*Aim of the task:* Your task is to print, exactly and only, the lines from the start of the entries below through the line with "[00:00.000]". Include both ends, but skip the pictures.

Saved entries

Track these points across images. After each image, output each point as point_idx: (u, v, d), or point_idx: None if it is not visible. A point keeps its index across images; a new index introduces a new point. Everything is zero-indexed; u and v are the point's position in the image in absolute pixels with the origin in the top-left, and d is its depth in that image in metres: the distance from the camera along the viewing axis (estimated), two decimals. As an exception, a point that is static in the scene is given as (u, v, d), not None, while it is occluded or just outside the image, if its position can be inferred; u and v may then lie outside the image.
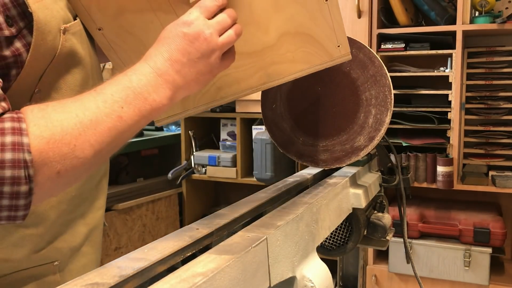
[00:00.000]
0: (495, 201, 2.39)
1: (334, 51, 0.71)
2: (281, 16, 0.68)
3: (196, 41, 0.62)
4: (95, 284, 0.46)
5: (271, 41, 0.71)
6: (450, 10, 2.16)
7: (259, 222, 0.66)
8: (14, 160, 0.50)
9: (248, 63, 0.74)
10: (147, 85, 0.59)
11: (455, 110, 2.12)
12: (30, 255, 0.75)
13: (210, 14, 0.64)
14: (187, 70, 0.62)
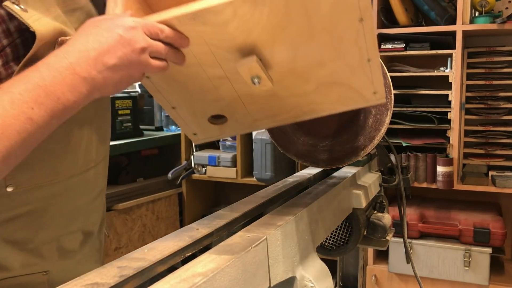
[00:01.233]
0: (495, 201, 2.39)
1: (370, 97, 0.73)
2: (323, 71, 0.69)
3: (129, 47, 0.58)
4: (95, 284, 0.46)
5: (310, 89, 0.73)
6: (450, 10, 2.16)
7: (259, 222, 0.66)
8: None
9: (286, 104, 0.76)
10: (61, 84, 0.54)
11: (455, 110, 2.12)
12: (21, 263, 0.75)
13: (150, 34, 0.60)
14: (110, 74, 0.58)
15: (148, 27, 0.59)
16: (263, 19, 0.60)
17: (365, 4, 0.59)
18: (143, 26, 0.59)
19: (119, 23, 0.58)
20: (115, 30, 0.57)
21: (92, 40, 0.57)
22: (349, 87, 0.72)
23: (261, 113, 0.77)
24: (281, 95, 0.73)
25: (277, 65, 0.67)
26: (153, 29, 0.60)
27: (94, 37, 0.57)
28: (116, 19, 0.59)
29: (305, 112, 0.77)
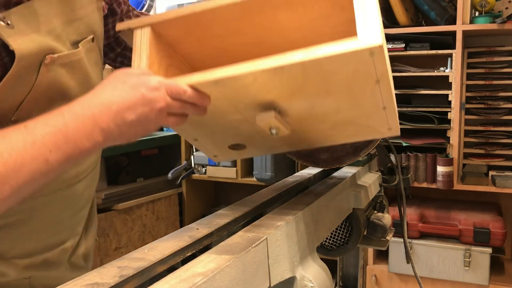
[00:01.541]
0: (495, 201, 2.39)
1: (384, 132, 0.76)
2: (339, 115, 0.72)
3: (149, 107, 0.61)
4: (95, 284, 0.46)
5: (327, 127, 0.76)
6: (450, 10, 2.16)
7: (259, 222, 0.66)
8: None
9: (303, 137, 0.79)
10: (81, 131, 0.58)
11: (455, 110, 2.12)
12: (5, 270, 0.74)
13: (172, 94, 0.62)
14: (127, 128, 0.61)
15: (171, 88, 0.62)
16: (282, 83, 0.63)
17: (382, 70, 0.61)
18: (166, 87, 0.62)
19: (144, 82, 0.61)
20: (139, 89, 0.60)
21: (117, 95, 0.60)
22: (364, 125, 0.75)
23: (279, 142, 0.81)
24: (298, 131, 0.76)
25: (295, 113, 0.71)
26: (175, 90, 0.62)
27: (119, 92, 0.60)
28: (143, 77, 0.62)
29: (321, 141, 0.81)
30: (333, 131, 0.77)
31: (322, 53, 0.58)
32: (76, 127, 0.57)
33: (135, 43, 0.71)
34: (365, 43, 0.57)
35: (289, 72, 0.61)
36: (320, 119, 0.73)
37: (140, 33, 0.71)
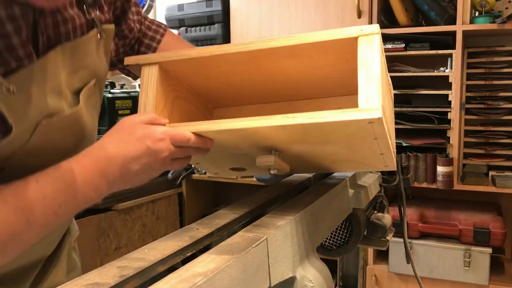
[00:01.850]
0: (495, 201, 2.39)
1: (381, 168, 0.82)
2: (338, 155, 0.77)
3: (154, 157, 0.63)
4: (95, 284, 0.46)
5: (326, 162, 0.81)
6: (450, 10, 2.16)
7: (259, 222, 0.66)
8: None
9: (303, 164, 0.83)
10: (89, 185, 0.61)
11: (455, 110, 2.12)
12: None
13: (176, 143, 0.65)
14: (132, 177, 0.64)
15: (175, 138, 0.65)
16: (284, 136, 0.67)
17: (381, 132, 0.64)
18: (171, 137, 0.64)
19: (150, 134, 0.64)
20: (144, 141, 0.63)
21: (122, 147, 0.63)
22: (362, 163, 0.80)
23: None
24: (298, 163, 0.80)
25: (295, 153, 0.75)
26: (180, 139, 0.65)
27: (125, 144, 0.63)
28: (148, 128, 0.64)
29: (320, 170, 0.89)
30: (332, 165, 0.83)
31: (323, 119, 0.61)
32: (84, 181, 0.60)
33: (143, 79, 0.74)
34: (365, 116, 0.60)
35: (291, 129, 0.64)
36: (319, 157, 0.77)
37: (148, 70, 0.74)
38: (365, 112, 0.61)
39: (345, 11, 2.27)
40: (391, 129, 0.76)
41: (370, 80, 0.63)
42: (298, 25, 2.39)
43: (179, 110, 0.81)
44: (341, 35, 0.66)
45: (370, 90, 0.62)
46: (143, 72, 0.74)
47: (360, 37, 0.65)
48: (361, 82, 0.63)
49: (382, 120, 0.60)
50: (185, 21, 2.69)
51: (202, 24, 2.65)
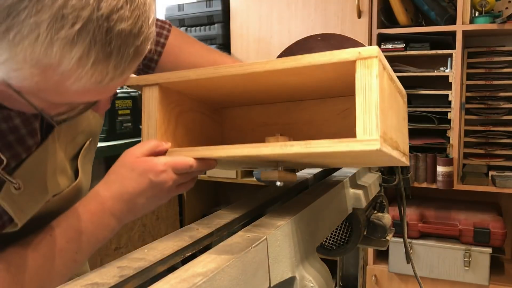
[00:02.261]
0: (495, 201, 2.39)
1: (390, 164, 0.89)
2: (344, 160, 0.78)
3: (158, 189, 0.65)
4: (95, 284, 0.46)
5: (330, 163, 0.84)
6: (450, 10, 2.16)
7: (259, 222, 0.66)
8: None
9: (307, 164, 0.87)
10: (100, 227, 0.63)
11: (455, 110, 2.12)
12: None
13: (178, 171, 0.66)
14: (139, 210, 0.66)
15: (177, 167, 0.66)
16: (285, 157, 0.68)
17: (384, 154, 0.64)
18: (173, 167, 0.66)
19: (151, 168, 0.65)
20: (147, 175, 0.64)
21: (126, 184, 0.64)
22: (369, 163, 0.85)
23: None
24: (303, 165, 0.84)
25: (300, 162, 0.76)
26: (182, 167, 0.66)
27: (129, 181, 0.65)
28: (150, 162, 0.65)
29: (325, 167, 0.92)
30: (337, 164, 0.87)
31: (321, 149, 0.61)
32: (95, 225, 0.63)
33: (144, 99, 0.75)
34: (363, 147, 0.59)
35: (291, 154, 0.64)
36: (324, 162, 0.79)
37: (148, 91, 0.74)
38: (363, 143, 0.59)
39: (345, 11, 2.27)
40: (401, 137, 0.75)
41: (368, 108, 0.60)
42: (298, 25, 2.39)
43: (184, 124, 0.81)
44: (337, 59, 0.63)
45: (368, 119, 0.60)
46: (144, 92, 0.75)
47: (358, 61, 0.61)
48: (359, 110, 0.61)
49: (381, 149, 0.59)
50: (185, 21, 2.69)
51: (202, 24, 2.65)
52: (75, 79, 0.46)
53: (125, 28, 0.45)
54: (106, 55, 0.45)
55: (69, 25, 0.42)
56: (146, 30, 0.48)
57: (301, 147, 0.62)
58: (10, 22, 0.41)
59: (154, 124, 0.73)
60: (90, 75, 0.46)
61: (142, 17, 0.47)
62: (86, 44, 0.44)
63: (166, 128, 0.76)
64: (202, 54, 0.93)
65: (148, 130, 0.73)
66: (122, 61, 0.47)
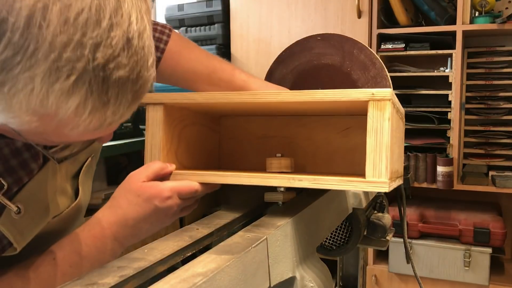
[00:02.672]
0: (495, 201, 2.39)
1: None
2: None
3: (163, 214, 0.66)
4: (95, 284, 0.46)
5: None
6: (450, 10, 2.16)
7: (259, 222, 0.66)
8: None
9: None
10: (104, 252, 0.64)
11: (455, 110, 2.12)
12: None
13: (183, 196, 0.68)
14: (143, 234, 0.67)
15: (183, 192, 0.67)
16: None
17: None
18: (178, 192, 0.67)
19: (157, 194, 0.66)
20: (152, 201, 0.65)
21: (131, 209, 0.65)
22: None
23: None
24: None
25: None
26: (187, 192, 0.68)
27: (134, 206, 0.65)
28: (156, 187, 0.66)
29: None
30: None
31: (329, 186, 0.64)
32: (98, 250, 0.63)
33: (148, 117, 0.76)
34: (372, 188, 0.61)
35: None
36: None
37: (153, 109, 0.75)
38: (372, 184, 0.61)
39: (345, 11, 2.27)
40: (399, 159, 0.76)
41: (379, 149, 0.61)
42: (298, 25, 2.39)
43: (186, 138, 0.82)
44: (351, 98, 0.63)
45: (379, 161, 0.61)
46: (148, 110, 0.75)
47: (371, 102, 0.62)
48: (369, 150, 0.62)
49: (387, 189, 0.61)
50: (185, 21, 2.69)
51: (202, 24, 2.65)
52: (73, 126, 0.45)
53: (122, 76, 0.44)
54: (104, 103, 0.44)
55: (64, 77, 0.41)
56: (145, 74, 0.47)
57: (309, 182, 0.64)
58: (4, 76, 0.40)
59: (158, 143, 0.74)
60: (88, 122, 0.45)
61: (140, 62, 0.45)
62: (82, 94, 0.43)
63: (170, 147, 0.76)
64: (202, 60, 0.92)
65: (151, 150, 0.74)
66: (121, 107, 0.46)
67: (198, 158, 0.86)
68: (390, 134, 0.61)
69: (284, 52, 0.99)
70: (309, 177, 0.64)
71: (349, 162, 0.85)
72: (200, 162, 0.87)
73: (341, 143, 0.85)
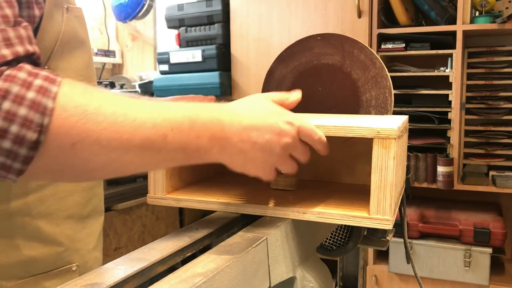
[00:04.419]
0: (495, 201, 2.39)
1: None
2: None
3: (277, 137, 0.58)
4: (95, 284, 0.46)
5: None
6: (450, 10, 2.16)
7: (259, 222, 0.66)
8: (34, 101, 0.45)
9: None
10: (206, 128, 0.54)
11: (455, 110, 2.12)
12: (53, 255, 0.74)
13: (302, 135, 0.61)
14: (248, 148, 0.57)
15: (304, 130, 0.61)
16: None
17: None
18: (299, 126, 0.60)
19: (281, 114, 0.60)
20: (274, 117, 0.59)
21: (251, 113, 0.58)
22: None
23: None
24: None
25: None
26: (307, 131, 0.61)
27: (254, 113, 0.58)
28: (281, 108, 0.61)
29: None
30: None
31: (332, 220, 0.65)
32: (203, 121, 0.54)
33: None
34: (375, 225, 0.63)
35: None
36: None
37: None
38: (375, 221, 0.63)
39: (345, 10, 2.27)
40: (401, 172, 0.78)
41: (383, 186, 0.62)
42: (298, 25, 2.39)
43: None
44: (356, 135, 0.64)
45: (383, 198, 0.62)
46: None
47: (376, 140, 0.62)
48: (374, 187, 0.62)
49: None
50: (185, 21, 2.69)
51: (202, 24, 2.65)
52: None
53: None
54: None
55: None
56: None
57: (313, 215, 0.65)
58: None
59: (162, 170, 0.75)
60: None
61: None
62: None
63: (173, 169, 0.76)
64: None
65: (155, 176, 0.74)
66: None
67: (200, 168, 0.85)
68: (394, 172, 0.62)
69: (284, 52, 0.99)
70: (313, 211, 0.65)
71: (352, 172, 0.85)
72: (203, 172, 0.86)
73: (346, 153, 0.85)
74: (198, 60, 2.57)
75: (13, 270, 0.70)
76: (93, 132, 0.47)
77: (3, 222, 0.69)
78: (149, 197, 0.74)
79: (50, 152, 0.47)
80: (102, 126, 0.47)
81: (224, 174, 0.90)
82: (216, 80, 2.50)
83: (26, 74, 0.46)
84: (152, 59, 3.24)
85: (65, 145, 0.46)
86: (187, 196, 0.74)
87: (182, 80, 2.60)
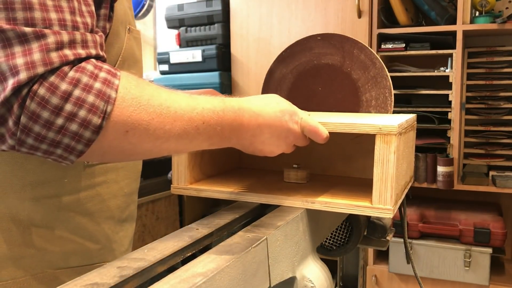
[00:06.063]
0: (495, 201, 2.39)
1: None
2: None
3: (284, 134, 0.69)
4: (95, 284, 0.46)
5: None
6: (450, 10, 2.16)
7: (259, 222, 0.66)
8: (100, 90, 0.52)
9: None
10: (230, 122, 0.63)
11: (455, 110, 2.12)
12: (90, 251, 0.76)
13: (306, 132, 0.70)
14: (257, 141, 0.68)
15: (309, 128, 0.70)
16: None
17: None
18: (304, 124, 0.70)
19: (292, 112, 0.70)
20: (285, 115, 0.69)
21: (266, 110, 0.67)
22: None
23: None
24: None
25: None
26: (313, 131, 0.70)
27: (269, 109, 0.68)
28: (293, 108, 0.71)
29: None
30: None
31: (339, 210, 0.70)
32: (228, 116, 0.63)
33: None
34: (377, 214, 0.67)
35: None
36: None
37: None
38: (377, 210, 0.67)
39: (345, 10, 2.27)
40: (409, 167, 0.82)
41: (385, 178, 0.67)
42: (298, 25, 2.39)
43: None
44: (359, 131, 0.69)
45: (384, 189, 0.67)
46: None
47: (378, 135, 0.67)
48: (376, 179, 0.67)
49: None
50: (185, 21, 2.69)
51: (202, 24, 2.65)
52: None
53: None
54: None
55: None
56: None
57: (320, 205, 0.71)
58: None
59: (184, 161, 0.80)
60: None
61: None
62: None
63: (195, 162, 0.82)
64: None
65: (178, 167, 0.80)
66: None
67: (220, 163, 0.91)
68: (395, 165, 0.67)
69: (284, 51, 0.99)
70: (321, 201, 0.71)
71: (360, 167, 0.90)
72: (222, 166, 0.92)
73: (355, 149, 0.91)
74: (198, 60, 2.57)
75: (53, 259, 0.72)
76: (144, 122, 0.54)
77: (52, 214, 0.71)
78: (173, 188, 0.82)
79: (107, 137, 0.53)
80: (151, 116, 0.55)
81: (240, 169, 0.97)
82: (216, 80, 2.50)
83: (93, 67, 0.53)
84: (152, 59, 3.24)
85: (120, 131, 0.54)
86: (207, 187, 0.80)
87: (182, 80, 2.60)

*Result:*
Track these points across images. After each image, output each point as point_idx: (u, v, d), or point_idx: None if it is not visible. A point keeps its index across images; a new index introduces a new point. Everything is zero-indexed; u and v are the point's position in the image in absolute pixels with the origin in the top-left, and d is its depth in that image in metres: the distance from the camera along the viewing axis (estimated), two decimals. As an exception, a point that is static in the scene is given as (u, v, d), not None, while it is occluded or just outside the image, if its position can be inferred; u and v may then lie outside the image.
[00:00.000]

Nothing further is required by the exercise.